• Task prompt:
Go line by line through the data below, counting each one that has "lines", and give the final count only.

• Materials provided:
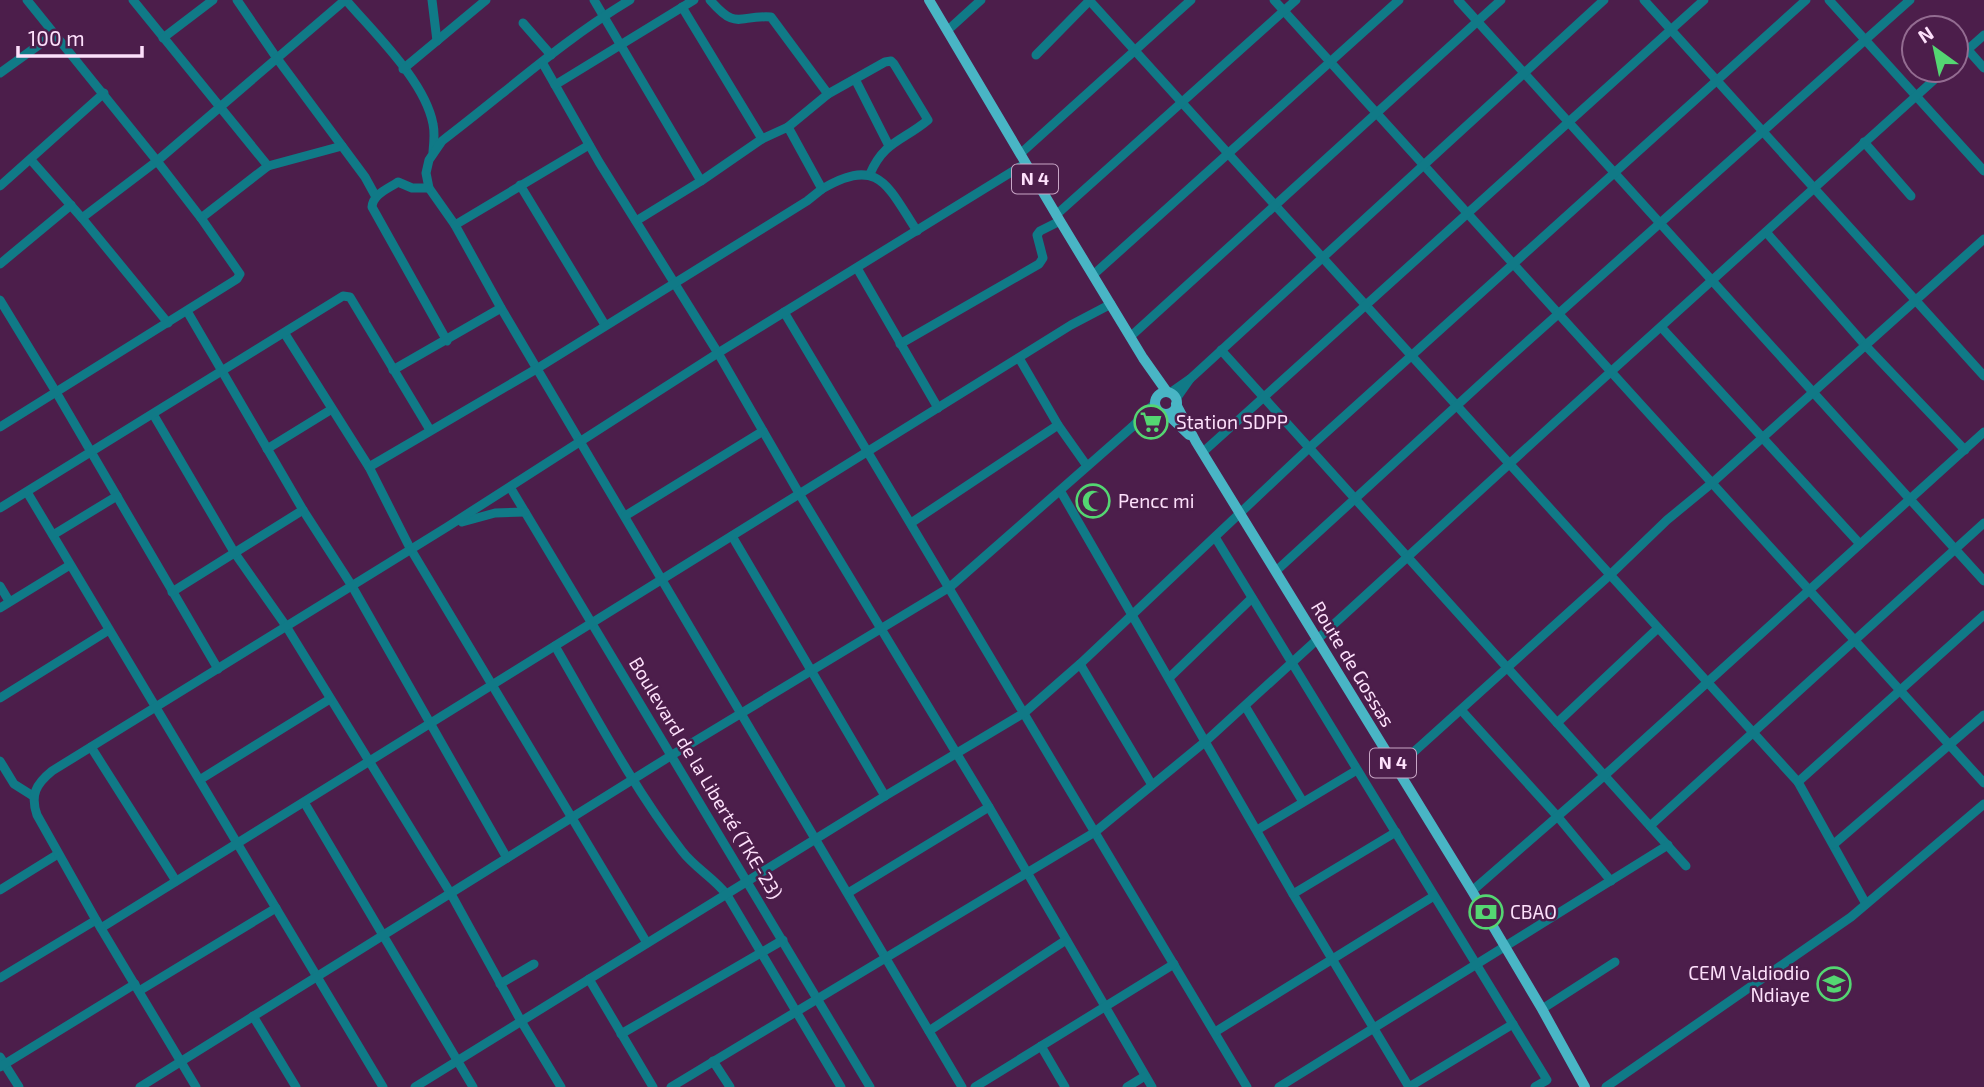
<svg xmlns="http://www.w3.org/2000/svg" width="1984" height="1087" font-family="'Exo 2',sans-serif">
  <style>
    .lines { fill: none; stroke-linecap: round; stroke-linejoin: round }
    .minor { stroke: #107a87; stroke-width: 9 }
    .major { stroke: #49b5c5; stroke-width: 10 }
    .labels { text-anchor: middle; stroke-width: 5; stroke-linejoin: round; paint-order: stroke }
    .shield { fill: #4c1e4b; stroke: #c8a6c6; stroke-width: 2 }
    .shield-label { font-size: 18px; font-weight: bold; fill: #fde0fb }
    .poi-label { font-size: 19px; fill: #fde0fb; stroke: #4c1e4b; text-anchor: start }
    .street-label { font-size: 19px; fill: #fde0fb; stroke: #4c1e4b }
  </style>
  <rect width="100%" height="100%" fill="#4c1e4b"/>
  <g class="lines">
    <!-- minor -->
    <g class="minor">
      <path d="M133 0 268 166"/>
      <path d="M237 0 276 57 365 177 376 197"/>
      <path d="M346 0C374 33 425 81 433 124 435 133 434 142 433 152"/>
      <path d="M432 0 437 41"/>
      <path d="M594 0 701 181"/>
      <path d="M630 0C563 40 504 94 442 141L429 160 426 173 429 188 455 225 501 308 962 1087"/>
      <path d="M710 0C737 31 737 15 771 17L828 94 885 62 891 61 894 64 928 120C903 141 884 141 870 174"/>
      <path d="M1089 0 1798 782 1866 904"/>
      <path d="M1274 0 1984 783"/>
      <path d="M1458 0 1984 581"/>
      <path d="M1644 0 1984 376"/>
      <path d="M1829 0 1984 171"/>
      <path d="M682 7 762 139"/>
      <path d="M523 23 551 55"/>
      <path d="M948 30 981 0"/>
      <path d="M163 38 213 0"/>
      <path d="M1968 50 1984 68"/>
      <path d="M1036 55 1090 0"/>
      <path d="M1956 60 1984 35"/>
      <path d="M542 62 599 162 718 353 800 495 989 807 1152 1087"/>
      <path d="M403 69 486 0"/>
      <path d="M0 73 54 34"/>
      <path d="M855 79 889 146"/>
      <path d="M555 85 694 0"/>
      <path d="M788 127 828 94"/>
      <path d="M1864 142 1911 196"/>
      <path d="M1020 154 1191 0"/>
      <path d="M31 160 82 218 168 323"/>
      <path d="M520 185 605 325"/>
      <path d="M0 186 104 93"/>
      <path d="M429 188H412L398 182C388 189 373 194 372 207L447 341"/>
      <path d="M1056 215 1296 0"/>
      <path d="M82 218 157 161 345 0"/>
      <path d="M201 218 268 166 342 146"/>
      <path d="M636 221 701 181 762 139 788 127 822 189C879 155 888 187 917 231"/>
      <path d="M455 225 589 145"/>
      <path d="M1766 232 1865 345 1965 450"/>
      <path d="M0 264 71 205"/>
      <path d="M857 268 938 408"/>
      <path d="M1093 275 1399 0"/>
      <path d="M0 300 56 392 218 669"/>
      <path d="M187 311 303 510 352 586 507 858"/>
      <path d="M784 312 1247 1087"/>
      <path d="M1661 327 1860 544"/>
      <path d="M285 334 369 467 410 548 647 943"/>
      <path d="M1130 337 1501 0"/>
      <path d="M900 344 1039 264 1043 258 1037 235 1040 231 1060 221"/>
      <path d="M1221 350 1686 866"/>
      <path d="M1019 358 1058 425 1087 466"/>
      <path d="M393 370 501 308"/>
      <path d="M1190 379 1604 0"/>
      <path d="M1170 393 1190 379 1176 399"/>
      <path d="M1155 403 1132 427 1159 412"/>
      <path d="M153 414 234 552 286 626 451 894 521 1021 561 1087"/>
      <path d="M0 427 237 279 240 274 201 218 157 161 27 0"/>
      <path d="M267 449 332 409"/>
      <path d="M1203 452 1704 0"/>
      <path d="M369 467 538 368 807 201 822 189"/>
      <path d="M510 487 870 1087"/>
      <path d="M27 492 383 1087"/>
      <path d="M1061 492 1293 894 1409 1087"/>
      <path d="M0 508 343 296 350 297 430 430"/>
      <path d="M625 516 763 431"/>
      <path d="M462 522 495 513 525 512"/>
      <path d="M911 523 1058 425"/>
      <path d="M53 535 117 496"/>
      <path d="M732 536 885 796"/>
      <path d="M1215 537 1547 1080 1535 1087"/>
      <path d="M1276 571 1500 366 1910 0"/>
      <path d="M0 586 9 601"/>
      <path d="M172 592 303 510"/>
      <path d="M0 608 70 565"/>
      <path d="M555 646C595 715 633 787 682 851 695 868 714 878 727 895L841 1087"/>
      <path d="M1080 664 1152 785"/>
      <path d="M1169 678 1252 598"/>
      <path d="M0 698 109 630"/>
      <path d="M1245 706 1303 802"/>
      <path d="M1462 711 1558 817 1611 881"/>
      <path d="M1557 723 1658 628"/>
      <path d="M91 747 176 881"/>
      <path d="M0 761 14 784 33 796"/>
      <path d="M1396 768 1610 575 1667 520 1712 483 1984 239"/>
      <path d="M201 779 330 699"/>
      <path d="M1798 782 1984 615"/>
      <path d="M304 802 473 1087"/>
      <path d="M1650 826 1984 523"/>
      <path d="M1257 830 1357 770"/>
      <path d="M1834 844 1984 715"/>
      <path d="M0 890 58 854"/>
      <path d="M1472 891 1605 775 1984 432"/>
      <path d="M848 893 989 807"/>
      <path d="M1293 894 1396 832"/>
      <path d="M101 928 1071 325 1111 304"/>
      <path d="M0 978 96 920"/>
      <path d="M589 979 653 1087"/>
      <path d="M500 984 534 964"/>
      <path d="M139 991 276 908"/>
      <path d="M1542 1009 1615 962"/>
      <path d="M253 1016 296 1087"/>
      <path d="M929 1031 1066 940"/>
      <path d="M1215 1032 1434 896"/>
      <path d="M621 1034 783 940"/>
      <path d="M1041 1046 1065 1087"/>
      <path d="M0 1057 19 1087"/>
      <path d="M713 1061 730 1087"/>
      <path d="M0 1067 135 984"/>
      <path d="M140 1087 672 755 950 587 1132 427"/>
      <path d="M196 1087 96 920 37 815C30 795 36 784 52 771L447 527 718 353 1026 163"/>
      <path d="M415 1087 885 796 1024 713 1080 664 1309 448 1806 0"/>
      <path d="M671 1087 1095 832 1206 741 1553 424 1945 70"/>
      <path d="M975 1087 1174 964"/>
      <path d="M1127 1087 1145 1076"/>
      <path d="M1279 1087 1668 845"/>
      <path d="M1409 1087 1513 1024"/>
      <path d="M1606 1087 1851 917 1984 804"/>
    </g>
    <!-- major -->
    <g class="major">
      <path d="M929 0 1060 221 1143 358 1167 392"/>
      <circle cx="1166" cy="403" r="11"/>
      <path d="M1176 404 1196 442 1472 891 1542 1009 1585 1087"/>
      <path d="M1167 414 1189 435"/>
    </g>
  </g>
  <!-- icons -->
  <defs>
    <symbol id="supermarket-ring" viewBox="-11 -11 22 22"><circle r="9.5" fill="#4c1e4b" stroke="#54d672" stroke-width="1.5"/><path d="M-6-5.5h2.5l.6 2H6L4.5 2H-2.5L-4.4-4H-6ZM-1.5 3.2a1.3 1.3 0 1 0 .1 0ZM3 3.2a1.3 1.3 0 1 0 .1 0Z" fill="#54d672"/></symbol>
    <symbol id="mosque-ring" viewBox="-11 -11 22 22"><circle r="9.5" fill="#4c1e4b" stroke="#54d672" stroke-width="1.5"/><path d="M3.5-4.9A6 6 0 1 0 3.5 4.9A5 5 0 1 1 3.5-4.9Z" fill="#54d672"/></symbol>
    <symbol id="bank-ring" viewBox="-11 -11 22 22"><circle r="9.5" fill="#4c1e4b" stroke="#54d672" stroke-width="1.5"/><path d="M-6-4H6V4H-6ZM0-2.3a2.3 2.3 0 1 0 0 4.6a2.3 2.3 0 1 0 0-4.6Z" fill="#54d672"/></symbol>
    <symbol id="school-ring" viewBox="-11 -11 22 22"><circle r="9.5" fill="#4c1e4b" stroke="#54d672" stroke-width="1.5"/><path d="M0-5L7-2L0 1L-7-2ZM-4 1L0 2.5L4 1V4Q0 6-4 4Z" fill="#54d672"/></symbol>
  </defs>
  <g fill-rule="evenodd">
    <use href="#supermarket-ring" x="1132" y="403" width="38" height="38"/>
    <use href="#mosque-ring" x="1074" y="482" width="38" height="38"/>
    <use href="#bank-ring" x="1467" y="893" width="38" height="38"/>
    <use href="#school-ring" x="1815" y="965" width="38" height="38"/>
  </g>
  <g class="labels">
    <!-- shield labels -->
    <g class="shield">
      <rect x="1012" y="164.5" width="46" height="29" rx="5"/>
      <rect x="1370" y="748.5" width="46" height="29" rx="5"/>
    </g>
    <g class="shield-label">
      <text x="1035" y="185">N 4</text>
      <text x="1393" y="769">N 4</text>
    </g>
    <!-- poi labels -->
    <g class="poi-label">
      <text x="1176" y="429">Station SDPP</text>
      <text x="1118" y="508">Pencc mi</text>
      <text x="1510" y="919">CBAO</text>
      <text x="1810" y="980" text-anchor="end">CEM Valdiodio<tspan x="1810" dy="22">Ndiaye</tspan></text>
    </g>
    <!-- street labels -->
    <g class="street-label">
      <text transform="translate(1353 664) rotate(59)" y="7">Route de Gossas</text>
      <text transform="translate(706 778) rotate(59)" y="7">Boulevard de la Liberté (TKE-23)</text>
    </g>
  </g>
  <!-- north arrow -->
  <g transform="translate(1935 49) rotate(327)"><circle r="33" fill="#4c1e4b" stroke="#936c91" stroke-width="2"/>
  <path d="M0-5L12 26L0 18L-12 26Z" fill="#54d672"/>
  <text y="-10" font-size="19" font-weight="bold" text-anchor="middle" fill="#fde0fb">N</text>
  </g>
  <!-- scale -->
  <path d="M18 46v10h124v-10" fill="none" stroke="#fde0fb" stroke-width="3.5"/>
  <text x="28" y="46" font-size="21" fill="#fde0fb" stroke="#4c1e4b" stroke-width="5" paint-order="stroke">100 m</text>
</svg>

• Reply:
2